What we still use ASCII CR for today (on Unix)
I recently read Things Every Hacker Once Knew, which
is really mostly about the somewhat less grander topic of ASCII,
RS-232, and serial terminals (via, and
also). Part of
the article is a writeup of all of the ASCII control characters,
covering their original purposes and what they're still used for
today, if anything. It has this to say about CR (aka Ctrl-M, C
decimal byte 13 (hex 0x0d, octal 015)):
- CR (Carriage Return)
- It is now possible that the reader has never seen a typewriter, so this needs explanation: "carriage return" is the operation of moving your print head or cursor to the left margin. Windows, other non-Unix operating systems, and some Internet protocols (such as SMTP) tend to use CR-LF as a line terminator, rather than bare LF. Pre-Unix MacOS used a bare CR.
This description may sound like CR is no longer used on Unix, except as part of being carefully compatible with old protocols like SMTP and newer ones like HTTP. This is misleading, because CR is still in active use on Unix today.
(Sadly, HTTP and other new(ish) protocols continue to specify that 'lines' in the protocol are terminated with CR LF instead of plain LF. This is generally an annoying mistake that simply complicates everyone's life, but that's another rant.)
You see, printing a CR has an extremely useful property: it painlessly resets the cursor to the start of the line but doesn't advance it to the next line.
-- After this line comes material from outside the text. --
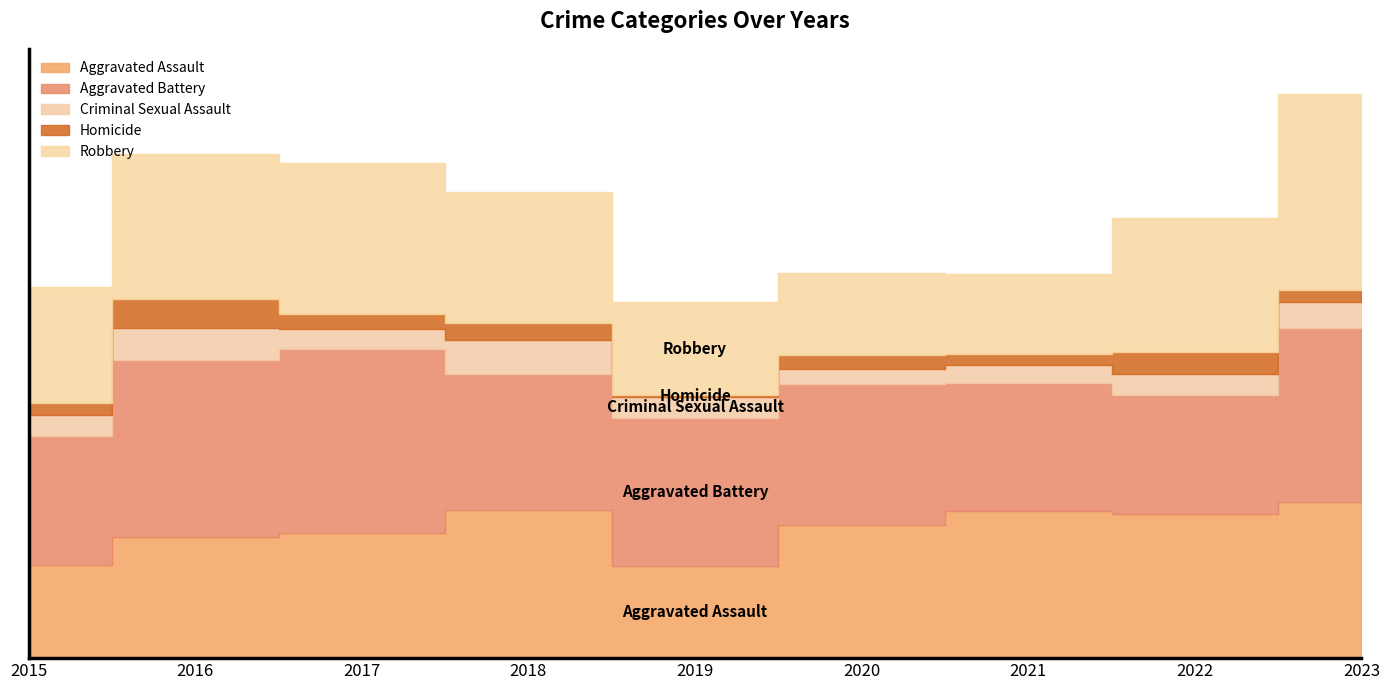

What is the difference between the highest and lowest values at 2017?

110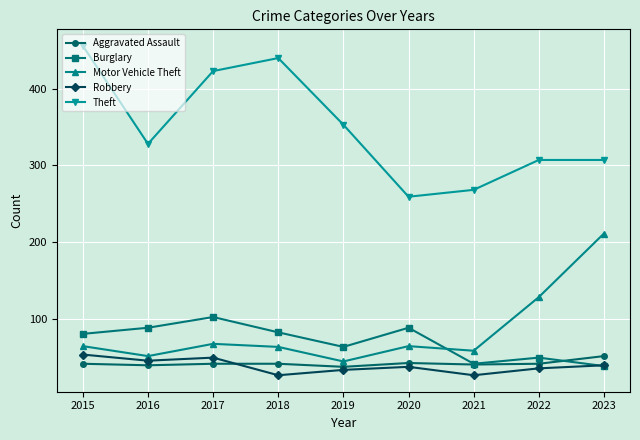

What is the value of the Aggravated Assault point at the 8th from the left?

41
So if you print something without a newline, print a CR, and then carefully print again just so, you will overwrite your original output with new output on the same line. This is the traditional and frequently used low-rent way of creating a constantly updated line for program progress, the current status of something, or basically anything where you want frequent updates but not to scroll things madly the way you would if you printed each update as a new line.
Of course this has limits. The big limit is that what you want to print and over-print can't be longer than one row in your (emulated) terminal. If your terminal is, say, 60 columns wide and you print a 70-character status, the last ten characters or so will overflow onto the next physical line, along with the cursor, and then your CR will only return the cursor to the start of that second line. If you write another 70-character status update, you'll advance yet another line, and so on.
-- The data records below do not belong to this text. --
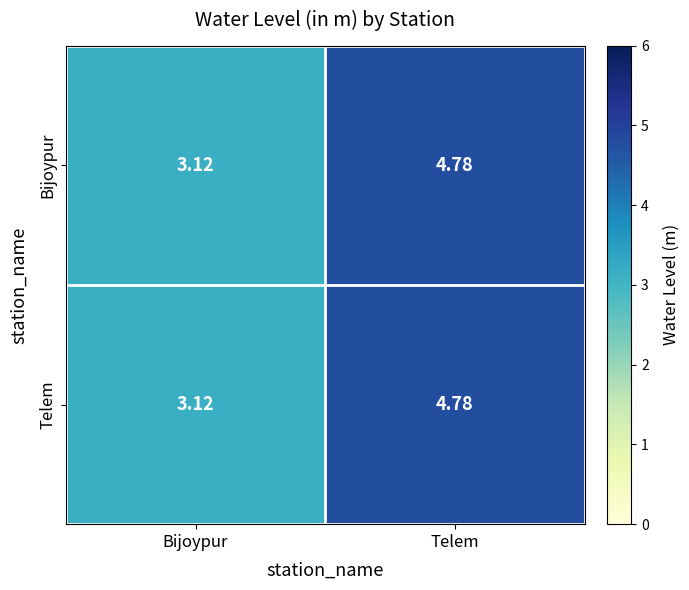

List the labels in order of Bijoypur value, smallest first.

Bijoypur, Telem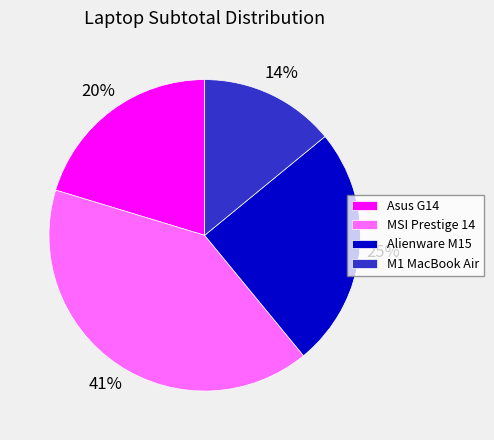

Does any single category account for the majority?

No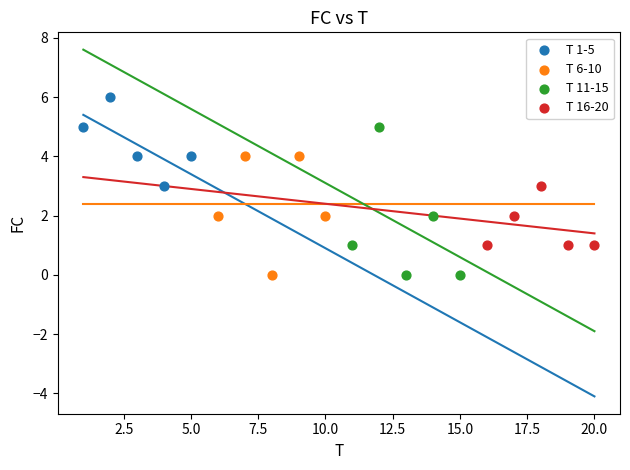

Which series has the largest Y range (max minus min)?

T 11-15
(Dealing with multi-line status updates requires going to full
cursor addressing using
curses(3) or the like. This is a lot
more complicated, which is why people really like to stick to
just printing CRs for as long as possible and thus why some
things will explode if you run them in too-narrow terminals or
resize the terminal on them as they're running.)
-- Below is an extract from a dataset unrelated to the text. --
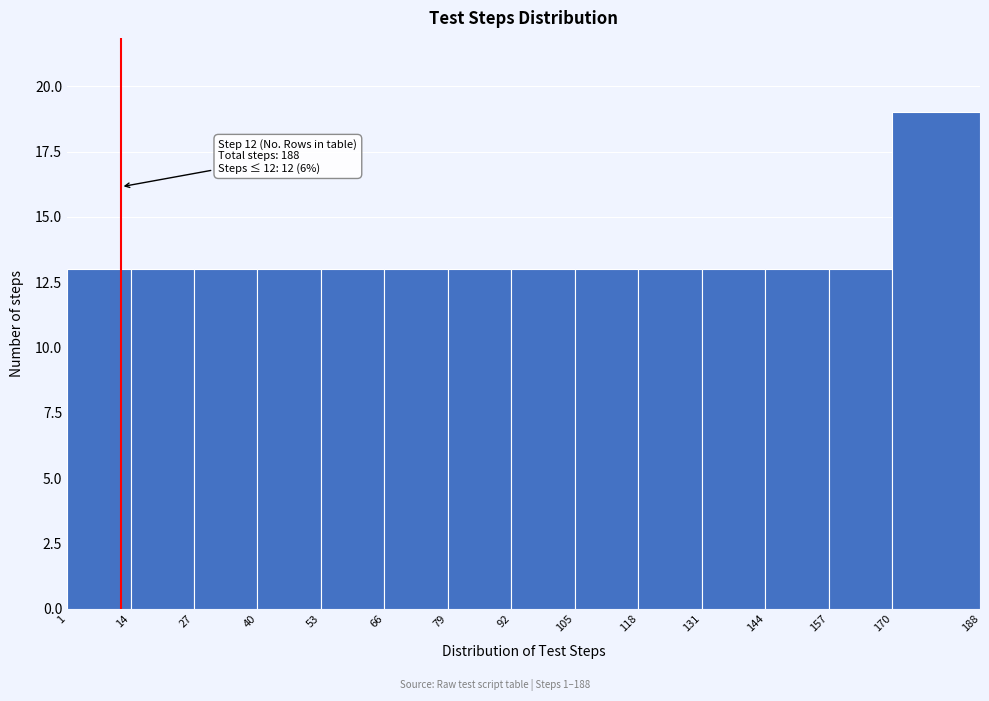

Over which range of the x-axis is the bar tallest?

170 to 188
As a side note, this isn't the only way to do same-line status
updates; you can also backspace over what you've printed by printing
some number of Ctrl-Hs. The Ctrl-H trick tends to be what gets used
if you just want to update a bit of status at the end of a line,
eg updating the percentage in a message like '
current progress on
frobnicating things: XX%'. The CR trick usually gets used when
counting how many Ctrl-Hs to print (and printing them all) gets
annoying. However, Ctrl-H has a quiet advantage; it often does a
better job of handling overly-long status lines, because in many
(emulated) terminals enough Ctrl-Hs will back up to previous lines.
If you print 90 normal characters and then 90 Ctrl-Hs, you usually
wind up with the cursor where you started no matter what the width
of the terminal is.
(Reading the description of DEL in the article might make you think you could print DELs instead of BSs, with the extra advantage that this would not merely move the cursor back but also erase that pesky existing status for you. In practice (emulated) terminals generally don't respond at all to having DEL printed out to them; it gets ignored and does nothing.)